Sivrisinek, vızıldayarak havada dolaşır dururmuş. Aslan bir bakmış olmamış, iki bakmış olmamış, canı iyice sıkılmış;

“Çek git be şuradan! Tepemde vızıldayıp durma! Bir kızarsam seni perişan ederim,” diye kükremiş.
Sivrisinek,

“Kime kafa tutuyorsun sen, kime? Sen mi? Beni perişan edeceksin? Güleyim bari. Hayvanların kralı oldun diye kendini bir şey mi sanıyorsun? istesem ben seni perişan ederim,” demiş. Aslan öfkesini kontrol etmek için kendisini güçlükle tutmuş. Sert bir sesle;

“Çekil git başımdan! Sana o kadar söylüyorum,” demiş.
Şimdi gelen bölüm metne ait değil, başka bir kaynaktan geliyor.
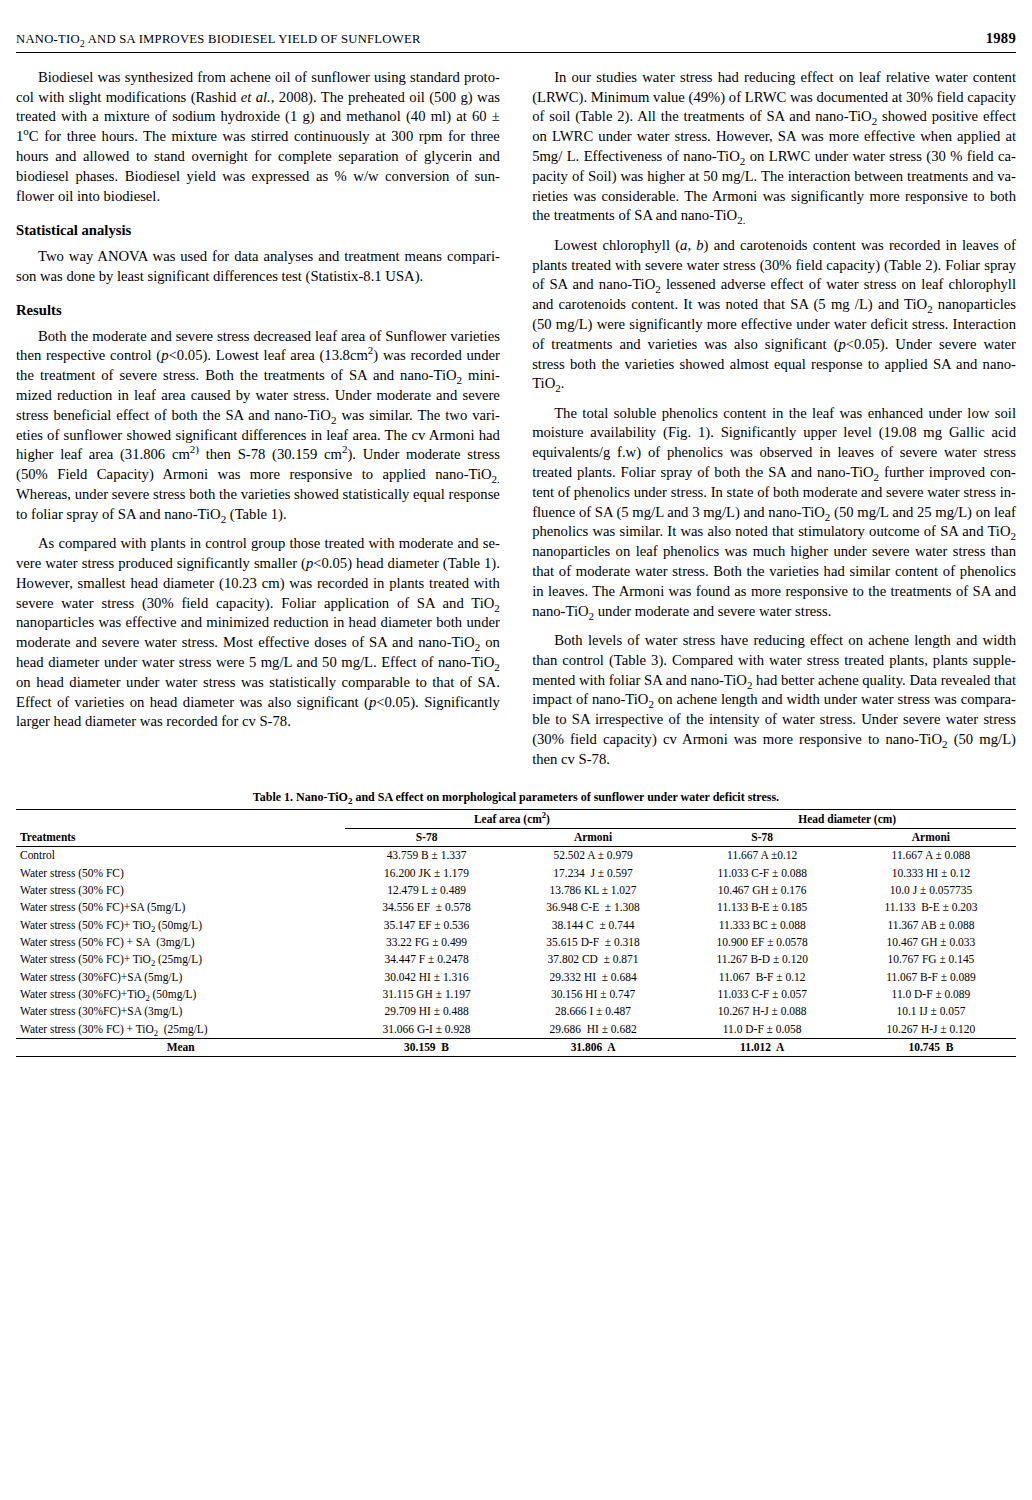Nano-TiO2 and SA improves biodiesel yield of sunflower 1989
Biodiesel was synthesized from achene oil of sunflower using standard protocol with slight modifications (Rashid et al., 2008). The preheated oil (500 g) was treated with a mixture of sodium hydroxide (1 g) and methanol (40 ml) at 60 ± 1oC for three hours. The mixture was stirred continuously at 300 rpm for three hours and allowed to stand overnight for complete separation of glycerin and biodiesel phases. Biodiesel yield was expressed as % w/w conversion of sunflower oil into biodiesel.
Statistical analysis
Two way ANOVA was used for data analyses and treatment means comparison was done by least significant differences test (Statistix-8.1 USA).
Results
Both the moderate and severe stress decreased leaf area of Sunflower varieties then respective control (p<0.05). Lowest leaf area (13.8cm2) was recorded under the treatment of severe stress. Both the treatments of SA and nano-TiO2 minimized reduction in leaf area caused by water stress. Under moderate and severe stress beneficial effect of both the SA and nano-TiO2 was similar. The two varieties of sunflower showed significant differences in leaf area. The cv Armoni had higher leaf area (31.806 cm2) then S-78 (30.159 cm2). Under moderate stress (50% Field Capacity) Armoni was more responsive to applied nano-TiO2. Whereas, under severe stress both the varieties showed statistically equal response to foliar spray of SA and nano-TiO2 (Table 1).
As compared with plants in control group those treated with moderate and severe water stress produced significantly smaller (p<0.05) head diameter (Table 1). However, smallest head diameter (10.23 cm) was recorded in plants treated with severe water stress (30% field capacity). Foliar application of SA and TiO2 nanoparticles was effective and minimized reduction in head diameter both under moderate and severe water stress. Most effective doses of SA and nano-TiO2 on head diameter under water stress were 5 mg/L and 50 mg/L. Effect of nano-TiO2 on head diameter under water stress was statistically comparable to that of SA. Effect of varieties on head diameter was also significant (p<0.05). Significantly larger head diameter was recorded for cv S-78.
In our studies water stress had reducing effect on leaf relative water content (LRWC). Minimum value (49%) of LRWC was documented at 30% field capacity of soil (Table 2). All the treatments of SA and nano-TiO2 showed positive effect on LWRC under water stress. However, SA was more effective when applied at 5mg/ L. Effectiveness of nano-TiO2 on LRWC under water stress (30 % field capacity of Soil) was higher at 50 mg/L. The interaction between treatments and varieties was considerable. The Armoni was significantly more responsive to both the treatments of SA and nano-TiO2.
Lowest chlorophyll (a, b) and carotenoids content was recorded in leaves of plants treated with severe water stress (30% field capacity) (Table 2). Foliar spray of SA and nano-TiO2 lessened adverse effect of water stress on leaf chlorophyll and carotenoids content. It was noted that SA (5 mg /L) and TiO2 nanoparticles (50 mg/L) were significantly more effective under water deficit stress. Interaction of treatments and varieties was also significant (p<0.05). Under severe water stress both the varieties showed almost equal response to applied SA and nano-TiO2.
The total soluble phenolics content in the leaf was enhanced under low soil moisture availability (Fig. 1). Significantly upper level (19.08 mg Gallic acid equivalents/g f.w) of phenolics was observed in leaves of severe water stress treated plants. Foliar spray of both the SA and nano-TiO2 further improved content of phenolics under stress. In state of both moderate and severe water stress influence of SA (5 mg/L and 3 mg/L) and nano-TiO2 (50 mg/L and 25 mg/L) on leaf phenolics was similar. It was also noted that stimulatory outcome of SA and TiO2 nanoparticles on leaf phenolics was much higher under severe water stress than that of moderate water stress. Both the varieties had similar content of phenolics in leaves. The Armoni was found as more responsive to the treatments of SA and nano-TiO2 under moderate and severe water stress.
Both levels of water stress have reducing effect on achene length and width than control (Table 3). Compared with water stress treated plants, plants supplemented with foliar SA and nano-TiO2 had better achene quality. Data revealed that impact of nano-TiO2 on achene length and width under water stress was comparable to SA irrespective of the intensity of water stress. Under severe water stress (30% field capacity) cv Armoni was more responsive to nano-TiO2 (50 mg/L) then cv S-78.
Table 1. Nano-TiO 2 and SA effect on morphological parameters of sunflower under water deficit stress.
| Treatments | Leaf area (cm 2 ) | Head diameter (cm) |
| --- | --- | --- |
| S-78 | Armoni | S-78 | Armoni |
| Control | 43.759 B ± 1.337 | 52.502 A ± 0.979 | 11.667 A ±0.12 | 11.667 A ± 0.088 |
| Water stress (50% FC) | 16.200 JK ± 1.179 | 17.234 J ± 0.597 | 11.033 C-F ± 0.088 | 10.333 HI ± 0.12 |
| Water stress (30% FC) | 12.479 L ± 0.489 | 13.786 KL ± 1.027 | 10.467 GH ± 0.176 | 10.0 J ± 0.057735 |
| Water stress (50% FC)+SA (5mg/L) | 34.556 EF ± 0.578 | 36.948 C-E ± 1.308 | 11.133 B-E ± 0.185 | 11.133 B-E ± 0.203 |
| Water stress (50% FC)+ TiO 2 (50mg/L) | 35.147 EF ± 0.536 | 38.144 C ± 0.744 | 11.333 BC ± 0.088 | 11.367 AB ± 0.088 |
| Water stress (50% FC) + SA (3mg/L) | 33.22 FG ± 0.499 | 35.615 D-F ± 0.318 | 10.900 EF ± 0.0578 | 10.467 GH ± 0.033 |
| Water stress (50% FC)+ TiO 2 (25mg/L) | 34.447 F ± 0.2478 | 37.802 CD ± 0.871 | 11.267 B-D ± 0.120 | 10.767 FG ± 0.145 |
| Water stress (30%FC)+SA (5mg/L) | 30.042 HI ± 1.316 | 29.332 HI ± 0.684 | 11.067 B-F ± 0.12 | 11.067 B-F ± 0.089 |
| Water stress (30%FC)+TiO 2 (50mg/L) | 31.115 GH ± 1.197 | 30.156 HI ± 0.747 | 11.033 C-F ± 0.057 | 11.0 D-F ± 0.089 |
| Water stress (30%FC)+SA (3mg/L) | 29.709 HI ± 0.488 | 28.666 I ± 0.487 | 10.267 H-J ± 0.088 | 10.1 IJ ± 0.057 |
| Water stress (30% FC) + TiO 2 (25mg/L) | 31.066 G-I ± 0.928 | 29.686 HI ± 0.682 | 11.0 D-F ± 0.058 | 10.267 H-J ± 0.120 |
| Mean | 30.159 B | 31.806 A | 11.012 A | 10.745 B |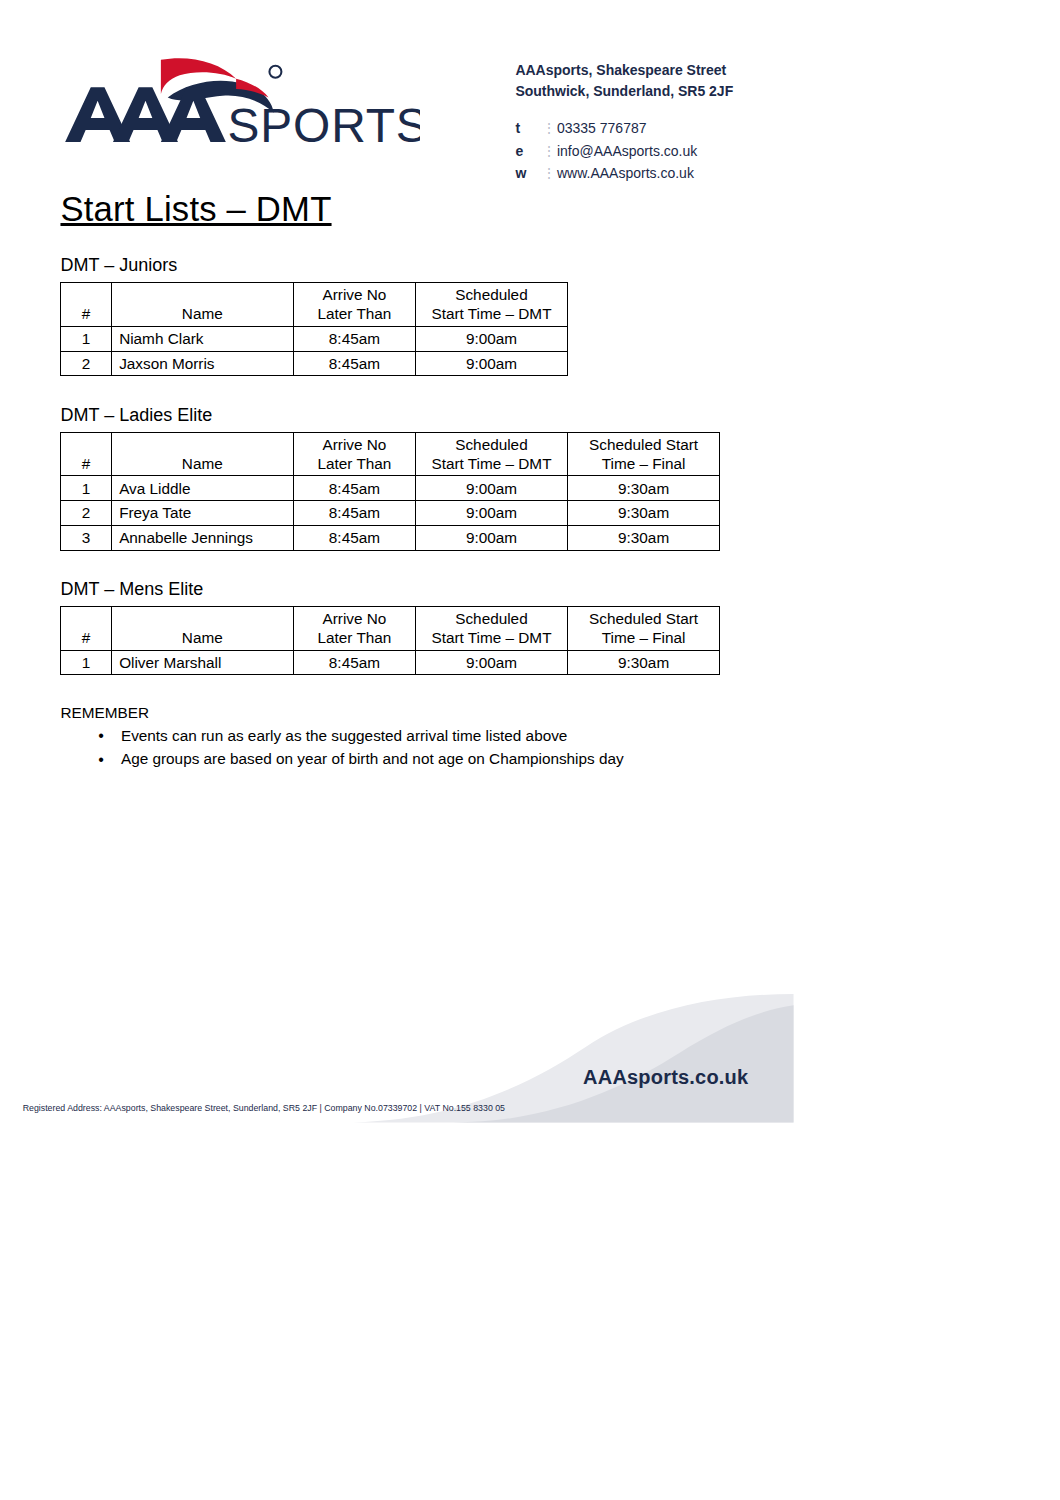SPORTS
AAAsports, Shakespeare Street
Southwick, Sunderland, SR5 2JF
| t | ⋮ | 03335 776787 |
| e | ⋮ | info@AAAsports.co.uk |
| w | ⋮ | www.AAAsports.co.uk |
Start Lists – DMT
DMT – Juniors
| # | Name | Arrive No Later Than | Scheduled Start Time – DMT |
| --- | --- | --- | --- |
| 1 | Niamh Clark | 8:45am | 9:00am |
| 2 | Jaxson Morris | 8:45am | 9:00am |
DMT – Ladies Elite
| # | Name | Arrive No Later Than | Scheduled Start Time – DMT | Scheduled Start Time – Final |
| --- | --- | --- | --- | --- |
| 1 | Ava Liddle | 8:45am | 9:00am | 9:30am |
| 2 | Freya Tate | 8:45am | 9:00am | 9:30am |
| 3 | Annabelle Jennings | 8:45am | 9:00am | 9:30am |
DMT – Mens Elite
| # | Name | Arrive No Later Than | Scheduled Start Time – DMT | Scheduled Start Time – Final |
| --- | --- | --- | --- | --- |
| 1 | Oliver Marshall | 8:45am | 9:00am | 9:30am |
REMEMBER
Events can run as early as the suggested arrival time listed above
Age groups are based on year of birth and not age on Championships day
AAAsports.co.uk
Registered Address: AAAsports, Shakespeare Street, Sunderland, SR5 2JF | Company No.07339702 | VAT No.155 8330 05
“Demek öyle! dur sen hele, el mi yaman bey mi yaman? Şimdi görüşürüz,” demiş sivrisinek. Böyle dedikten sonra başlamış aslanı ötesinden berisinden sokmaya. Aslan pençesini sallamış ıskalamış sineği, kuyruğumu sallamış yine ıskalamış, fır fır dönüp durmuş. Sivrisinek ise durmadan aslanı sokup duruyormuş. Aslan acıdan kükreyip, yeri göğü inletmeye başlamış. Tüm hayvanlar korkularından kaçışmaya başlamışlar. Sivrisinek ise aslan çılgına döndürmekten saldırılarını sürdürüp durmuş Aslan daha fazla dayanamamış, pes edip yere serilmiş. Sonunda sivrisinek,
“Gördün mü bak, kim kimi perişan eder mis,” diyerek aslanın başından ayrılmış. Ancak Vızlayarak uçarken bir örümceğin ağına takılmış çaresiz bir şekilde şaşkınlıkla etrafına bakmış yakınında bulunan aslandan yardım istemiş ama aslan kötü olmanın kendini beğenmişliğin son bu deyip oradan uzaklaşmış.